Although anelloviruses are widely prevalent in human and animals and most appear to be commensal infections whose concentration increases with decreased immune function [28,29,30], there is no reports showing the presence of anellovirus in the vaginal tract of pregnant women with vaginitis. The present study revealed a large number of anellovirus sequence reads in the vaginal tract from pregnant women with vaginitis but not in the pregnant without vaginitis. The numerous anelloviral reads in the vaginal tract of vaginitis women may reflect the lower immunity status of these individuals or these types of anelloviral infection may have association with vaginitis of pregnant women. According to the criteria of International Committee on Taxonomy of Viruses (ICTV), demarcating species in genus Betatorquevirus employs a cut-off values of > 35% nucleotide sequence divergence based on full length ORF1, the novel anellovirus strains (with strain name ydyzj_2020 and GenBank no. MT783403) identified in this study are proposed novel species within the genus Betatorquevirus.

Human norovirus is a leading cause of acute viral gastroenteritis, resulting in significant morbidity worldwide [31]. Generally, norovirus infection has not been associated with extra intestinal manifestation and no report revealed the presence of norovirus in vaginal tract of pregnant women. In this study, noroviral sequence reads were also detected in vaginal tract of pregnant women with vaginitis, suggesting norovirus may have association with vaginitis, however, this should be verified by further research with large size of sampling.

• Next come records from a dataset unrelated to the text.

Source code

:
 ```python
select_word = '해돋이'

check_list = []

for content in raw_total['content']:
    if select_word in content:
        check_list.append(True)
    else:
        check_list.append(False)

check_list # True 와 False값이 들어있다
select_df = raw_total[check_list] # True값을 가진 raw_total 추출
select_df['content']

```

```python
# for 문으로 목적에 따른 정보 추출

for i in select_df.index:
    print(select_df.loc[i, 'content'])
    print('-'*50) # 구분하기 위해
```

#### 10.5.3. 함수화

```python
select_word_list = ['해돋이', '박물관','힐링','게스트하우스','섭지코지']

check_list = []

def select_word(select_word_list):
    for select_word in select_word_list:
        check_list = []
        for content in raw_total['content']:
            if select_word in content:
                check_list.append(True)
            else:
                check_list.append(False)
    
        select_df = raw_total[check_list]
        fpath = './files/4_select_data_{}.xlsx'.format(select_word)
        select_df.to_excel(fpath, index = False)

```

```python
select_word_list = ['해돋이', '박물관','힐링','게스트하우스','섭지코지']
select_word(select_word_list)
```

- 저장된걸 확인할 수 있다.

Apart from these viruses fully characterized above, some herpesvirus sequences were also detected in all of the 6 libraries, however, some herpesvirus sequences were also present in the negative control library which included PBS as a sample for library constructing and the subsequent Miseq sequencing, suggesting some herpesvirus sequences in the vaginal libraries were from environmental contamination or experimental materials, these herpesvirus sequences were therefore not included in the results.

Conclusion

Using viral metagenomics, the virome in vaginal tract secretion samples from pregnant women with and without vaginitis was investigated, which included 16 different types of HPV, 5 different species of anellovirus and norovirus. Genome sequences of 12 strains of HPV belonging to 10 different types and 5 different species of anellovirus were acquired and fully characterized. One of the novel anellovirus strains was proposed novel species within the genus Betatorquevirus. Our data laid a useful foundation for the future study of the correlation between virus community and vaginosis.